1. Batch GD take too much operations/computation ==> Becomes slow on large dataset
2. Batch GD has problem with hardware also ==> on LOW RAM problem occurs

### ST GD
##### See from animation ST doesn't always get better from last iter but eventually reaches the solution
1. In batch GD we update after entire data analyzed but in ST-GD we update after each row analysation
2. Less epochs required as we reach early
3. We dont need to load entire data we need 1 row at a time hence RAM not a problem now
4. y_hat will be a scaler

#### For same number of epochs Batch Gd fast but overall ST fast as it need less epochs

1. best for non convex function Batch GD donot give global min 
2. Non convex ==> more than 1 minimas in curve/surface

In [8]:
class MY_GD_Regressor_ST:
    def __init__(self,epochs = 100,lr = 0.01):
        self.coef_ = None
        self.intercept_ = None
        self.epochs = epochs
        self.lr = lr

    def fit(self,xtrain,ytrain):
        w = np.ones(xtrain.shape[1])
        b = 10

        for i in range(self.epochs):
            for j in range(xtrain.shape[0]):
                random_idx = np.random.randint(0,xtrain.shape[0])
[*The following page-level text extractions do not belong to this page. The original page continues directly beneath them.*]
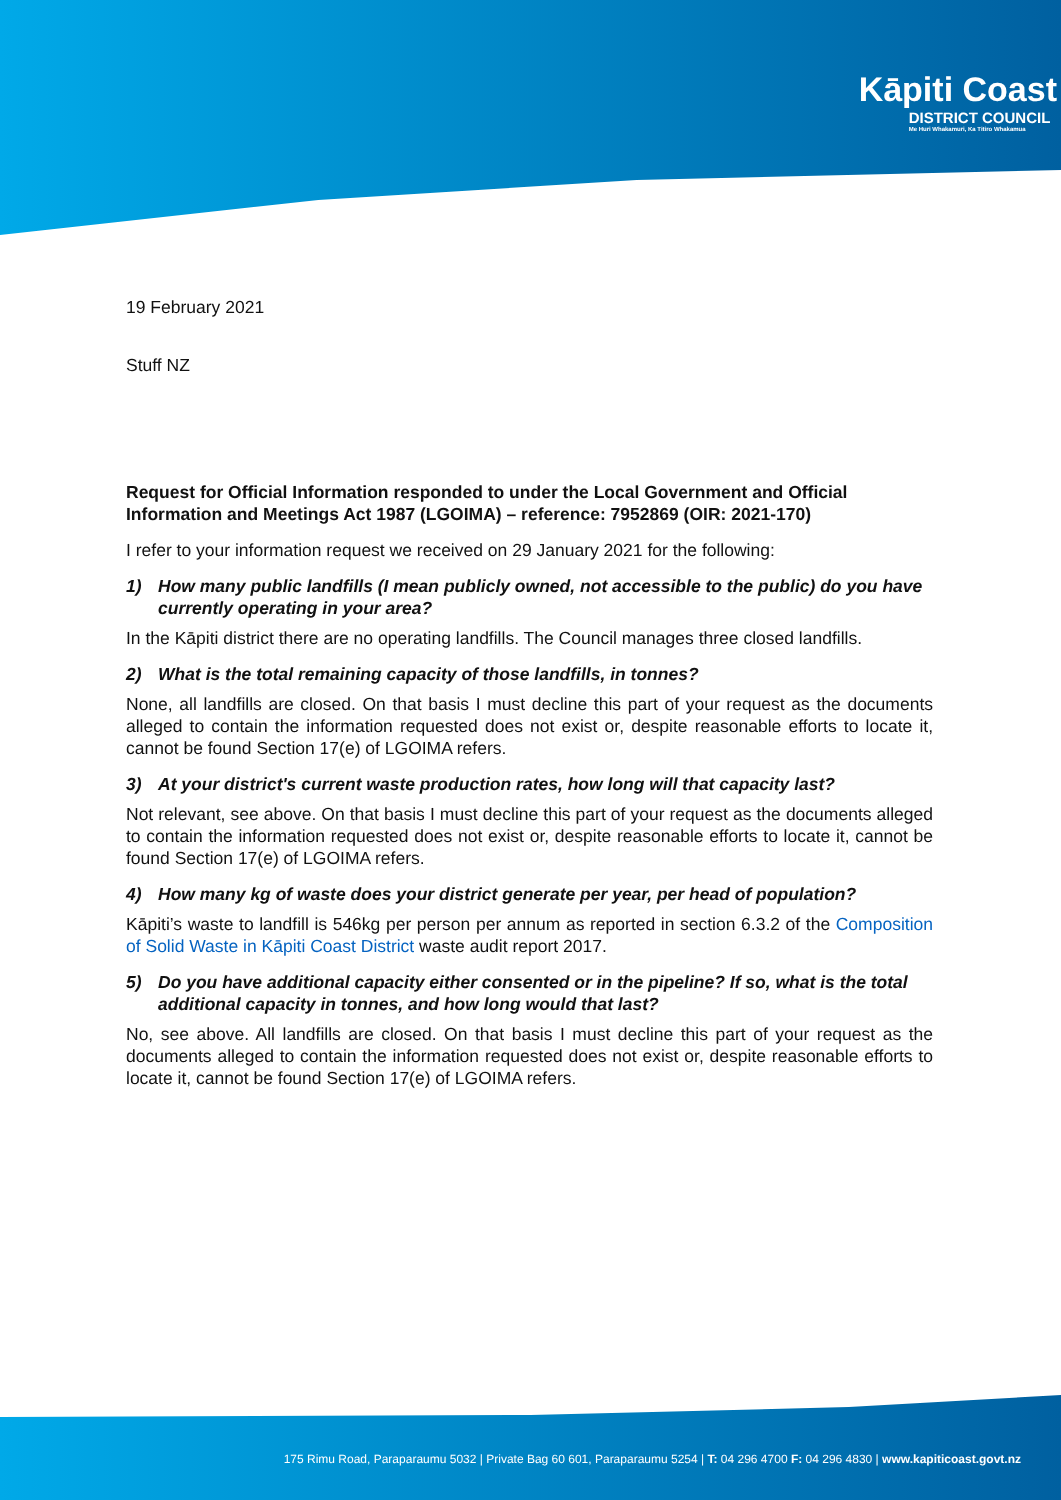Kāpiti Coast
DISTRICT COUNCIL
Me Huri Whakamuri, Ka Titiro Whakamua
19 February 2021
Stuff NZ
Request for Official Information responded to under the Local Government and Official Information and Meetings Act 1987 (LGOIMA) – reference: 7952869 (OIR: 2021-170)
I refer to your information request we received on 29 January 2021 for the following:
1) How many public landfills (I mean publicly owned, not accessible to the public) do you have currently operating in your area?
In the Kāpiti district there are no operating landfills. The Council manages three closed landfills.
2) What is the total remaining capacity of those landfills, in tonnes?
None, all landfills are closed. On that basis I must decline this part of your request as the documents alleged to contain the information requested does not exist or, despite reasonable efforts to locate it, cannot be found Section 17(e) of LGOIMA refers.
3) At your district's current waste production rates, how long will that capacity last?
Not relevant, see above. On that basis I must decline this part of your request as the documents alleged to contain the information requested does not exist or, despite reasonable efforts to locate it, cannot be found Section 17(e) of LGOIMA refers.
4) How many kg of waste does your district generate per year, per head of population?
Kāpiti’s waste to landfill is 546kg per person per annum as reported in section 6.3.2 of the Composition of Solid Waste in Kāpiti Coast District waste audit report 2017.
5) Do you have additional capacity either consented or in the pipeline? If so, what is the total additional capacity in tonnes, and how long would that last?
No, see above. All landfills are closed. On that basis I must decline this part of your request as the documents alleged to contain the information requested does not exist or, despite reasonable efforts to locate it, cannot be found Section 17(e) of LGOIMA refers.
175 Rimu Road, Paraparaumu 5032 | Private Bag 60 601, Paraparaumu 5254 | T: 04 296 4700 F: 04 296 4830 | www.kapiticoast.govt.nz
                y_hat = np.dot(xtrain[random_idx],w) + b
                b = b - self.lr *(y_hat - ytrain[random_idx])
                w = w - self.lr *np.dot((y_hat - ytrain[random_idx]),xtrain[random_idx])
                
        self.coef_ = w
        self.intercept_ = b

    def predict(self,xtest):
        return np.dot(xtest,self.coef_) + self.intercept_

In [9]:
My_gd1 = MY_GD_Regressor_ST(epochs=50,lr=0.1)
My_gd1.fit(xtrain , ytrain)
ypred = My_gd1.predict(xtest)
from sklearn.metrics import r2_score
r2_score(ytest,ypred)

0.45559512753542264

# Mini Batch GD
1. We make group of rows called batch 
2. we make updates after analysing a batch
3. N Batches = ST GD, 1 Batch = Batch GD

In [12]:
import random
class MY_GD_Regressor_MINI_BATCH:
    def __init__(self,batch_size,epochs = 100,lr = 0.01):
        self.coef_ = None
        self.intercept_ = None
        self.epochs = epochs
        self.lr = lr
        self.batch_size = batch_size

    def fit(self,xtrain,ytrain):
        w = np.ones(xtrain.shape[1])
        b = 0

        for i in range(self.epochs):
            for j in range(xtrain.shape[0]//self.batch_size):
                random_batch = random.sample(range(xtrain.shape[0]),self.batch_size)

                y_hat = np.dot(xtrain[random_batch],w) + b
                b = b - self.lr * np.mean((y_hat - ytrain[random_batch]))
                w = w - self.lr *np.dot((y_hat - ytrain[random_batch]),xtrain[random_batch])
                
        self.coef_ = w
        self.intercept_ = b

    def predict(self,xtest):
        return np.dot(xtest,self.coef_) + self.intercept_

In [11]:
My_gd = MY_GD_Regressor_MINI_BATCH(batch_size= xtrain.shape[0]//20,epochs=50,lr=0.1)
My_gd.fit(xtrain , ytrain)
ypred = My_gd.predict(xtest)
from sklearn.metrics import r2_score
r2_score(ytest,ypred)

0.5256134094549896